== Segment start ==

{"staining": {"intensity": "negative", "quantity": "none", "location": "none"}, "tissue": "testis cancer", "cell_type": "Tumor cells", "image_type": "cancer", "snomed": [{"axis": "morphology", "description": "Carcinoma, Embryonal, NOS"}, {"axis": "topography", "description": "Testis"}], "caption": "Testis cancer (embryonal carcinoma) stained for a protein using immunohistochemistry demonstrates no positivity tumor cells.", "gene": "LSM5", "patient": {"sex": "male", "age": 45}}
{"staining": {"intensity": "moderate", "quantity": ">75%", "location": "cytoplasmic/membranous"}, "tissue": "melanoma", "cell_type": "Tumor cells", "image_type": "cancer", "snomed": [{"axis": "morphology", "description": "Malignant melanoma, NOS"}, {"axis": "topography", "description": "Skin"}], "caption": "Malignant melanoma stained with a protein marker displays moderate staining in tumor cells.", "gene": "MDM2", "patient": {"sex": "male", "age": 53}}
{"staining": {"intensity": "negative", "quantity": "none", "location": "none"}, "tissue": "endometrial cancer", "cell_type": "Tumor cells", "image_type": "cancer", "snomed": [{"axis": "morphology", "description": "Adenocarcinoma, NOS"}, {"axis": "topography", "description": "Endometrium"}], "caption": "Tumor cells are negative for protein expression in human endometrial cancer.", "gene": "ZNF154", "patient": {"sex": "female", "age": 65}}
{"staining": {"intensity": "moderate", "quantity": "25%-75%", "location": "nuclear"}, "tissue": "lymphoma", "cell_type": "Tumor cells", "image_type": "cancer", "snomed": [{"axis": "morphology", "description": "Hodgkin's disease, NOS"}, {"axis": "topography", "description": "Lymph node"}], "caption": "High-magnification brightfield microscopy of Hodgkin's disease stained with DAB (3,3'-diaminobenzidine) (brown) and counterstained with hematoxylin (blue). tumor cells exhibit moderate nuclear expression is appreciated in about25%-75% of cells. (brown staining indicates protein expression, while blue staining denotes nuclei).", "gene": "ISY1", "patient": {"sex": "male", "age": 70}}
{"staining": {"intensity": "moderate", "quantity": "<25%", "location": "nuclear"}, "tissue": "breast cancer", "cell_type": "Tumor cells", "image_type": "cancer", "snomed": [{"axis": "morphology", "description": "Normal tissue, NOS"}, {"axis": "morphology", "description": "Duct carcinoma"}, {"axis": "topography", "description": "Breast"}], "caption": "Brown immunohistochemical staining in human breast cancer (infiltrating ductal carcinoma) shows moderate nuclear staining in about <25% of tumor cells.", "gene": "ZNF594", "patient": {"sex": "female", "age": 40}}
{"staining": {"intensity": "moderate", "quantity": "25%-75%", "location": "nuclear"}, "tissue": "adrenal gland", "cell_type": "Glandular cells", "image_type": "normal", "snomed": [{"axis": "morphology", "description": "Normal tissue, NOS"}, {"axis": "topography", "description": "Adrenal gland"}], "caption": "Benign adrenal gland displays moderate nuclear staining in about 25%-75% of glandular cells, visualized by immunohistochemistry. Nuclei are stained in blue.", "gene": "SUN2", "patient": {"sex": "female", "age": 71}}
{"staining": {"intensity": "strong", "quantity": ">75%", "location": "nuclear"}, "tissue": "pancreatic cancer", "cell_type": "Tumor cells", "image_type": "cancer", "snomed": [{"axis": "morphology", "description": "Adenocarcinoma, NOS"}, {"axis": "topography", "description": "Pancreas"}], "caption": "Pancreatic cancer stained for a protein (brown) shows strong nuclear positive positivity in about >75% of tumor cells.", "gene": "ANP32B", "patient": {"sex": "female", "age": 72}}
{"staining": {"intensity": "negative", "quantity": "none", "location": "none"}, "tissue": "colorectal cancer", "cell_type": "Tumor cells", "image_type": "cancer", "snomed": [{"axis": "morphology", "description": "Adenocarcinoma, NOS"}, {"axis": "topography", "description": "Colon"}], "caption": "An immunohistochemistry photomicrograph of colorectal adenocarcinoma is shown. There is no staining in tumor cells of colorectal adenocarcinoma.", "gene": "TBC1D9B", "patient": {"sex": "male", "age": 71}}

== Segment end ==

#### Problem to work on
Each line in the records above must be returned exactly as it stands.

#### Response area
{"staining": {"intensity": "negative", "quantity": "none", "location": "none"}, "tissue": "testis cancer", "cell_type": "Tumor cells", "image_type": "cancer", "snomed": [{"axis": "morphology", "description": "Carcinoma, Embryonal, NOS"}, {"axis": "topography", "description": "Testis"}], "caption": "Testis cancer (embryonal carcinoma) stained for a protein using immunohistochemistry demonstrates no positivity tumor cells.", "gene": "LSM5", "patient": {"sex": "male", "age": 45}}
{"staining": {"intensity": "moderate", "quantity": ">75%", "location": "cytoplasmic/membranous"}, "tissue": "melanoma", "cell_type": "Tumor cells", "image_type": "cancer", "snomed": [{"axis": "morphology", "description": "Malignant melanoma, NOS"}, {"axis": "topography", "description": "Skin"}], "caption": "Malignant melanoma stained with a protein marker displays moderate staining in tumor cells.", "gene": "MDM2", "patient": {"sex": "male", "age": 53}}
{"staining": {"intensity": "negative", "quantity": "none", "location": "none"}, "tissue": "endometrial cancer", "cell_type": "Tumor cells", "image_type": "cancer", "snomed": [{"axis": "morphology", "description": "Adenocarcinoma, NOS"}, {"axis": "topography", "description": "Endometrium"}], "caption": "Tumor cells are negative for protein expression in human endometrial cancer.", "gene": "ZNF154", "patient": {"sex": "female", "age": 65}}
{"staining": {"intensity": "moderate", "quantity": "25%-75%", "location": "nuclear"}, "tissue": "lymphoma", "cell_type": "Tumor cells", "image_type": "cancer", "snomed": [{"axis": "morphology", "description": "Hodgkin's disease, NOS"}, {"axis": "topography", "description": "Lymph node"}], "caption": "High-magnification brightfield microscopy of Hodgkin's disease stained with DAB (3,3'-diaminobenzidine) (brown) and counterstained with hematoxylin (blue). tumor cells exhibit moderate nuclear expression is appreciated in about25%-75% of cells. (brown staining indicates protein expression, while blue staining denotes nuclei).", "gene": "ISY1", "patient": {"sex": "male", "age": 70}}
{"staining": {"intensity": "moderate", "quantity": "<25%", "location": "nuclear"}, "tissue": "breast cancer", "cell_type": "Tumor cells", "image_type": "cancer", "snomed": [{"axis": "morphology", "description": "Normal tissue, NOS"}, {"axis": "morphology", "description": "Duct carcinoma"}, {"axis": "topography", "description": "Breast"}], "caption": "Brown immunohistochemical staining in human breast cancer (infiltrating ductal carcinoma) shows moderate nuclear staining in about <25% of tumor cells.", "gene": "ZNF594", "patient": {"sex": "female", "age": 40}}
{"staining": {"intensity": "moderate", "quantity": "25%-75%", "location": "nuclear"}, "tissue": "adrenal gland", "cell_type": "Glandular cells", "image_type": "normal", "snomed": [{"axis": "morphology", "description": "Normal tissue, NOS"}, {"axis": "topography", "description": "Adrenal gland"}], "caption": "Benign adrenal gland displays moderate nuclear staining in about 25%-75% of glandular cells, visualized by immunohistochemistry. Nuclei are stained in blue.", "gene": "SUN2", "patient": {"sex": "female", "age": 71}}
{"staining": {"intensity": "strong", "quantity": ">75%", "location": "nuclear"}, "tissue": "pancreatic cancer", "cell_type": "Tumor cells", "image_type": "cancer", "snomed": [{"axis": "morphology", "description": "Adenocarcinoma, NOS"}, {"axis": "topography", "description": "Pancreas"}], "caption": "Pancreatic cancer stained for a protein (brown) shows strong nuclear positive positivity in about >75% of tumor cells.", "gene": "ANP32B", "patient": {"sex": "female", "age": 72}}
{"staining": {"intensity": "negative", "quantity": "none", "location": "none"}, "tissue": "colorectal cancer", "cell_type": "Tumor cells", "image_type": "cancer", "snomed": [{"axis": "morphology", "description": "Adenocarcinoma, NOS"}, {"axis": "topography", "description": "Colon"}], "caption": "An immunohistochemistry photomicrograph of colorectal adenocarcinoma is shown. There is no staining in tumor cells of colorectal adenocarcinoma.", "gene": "TBC1D9B", "patient": {"sex": "male", "age": 71}}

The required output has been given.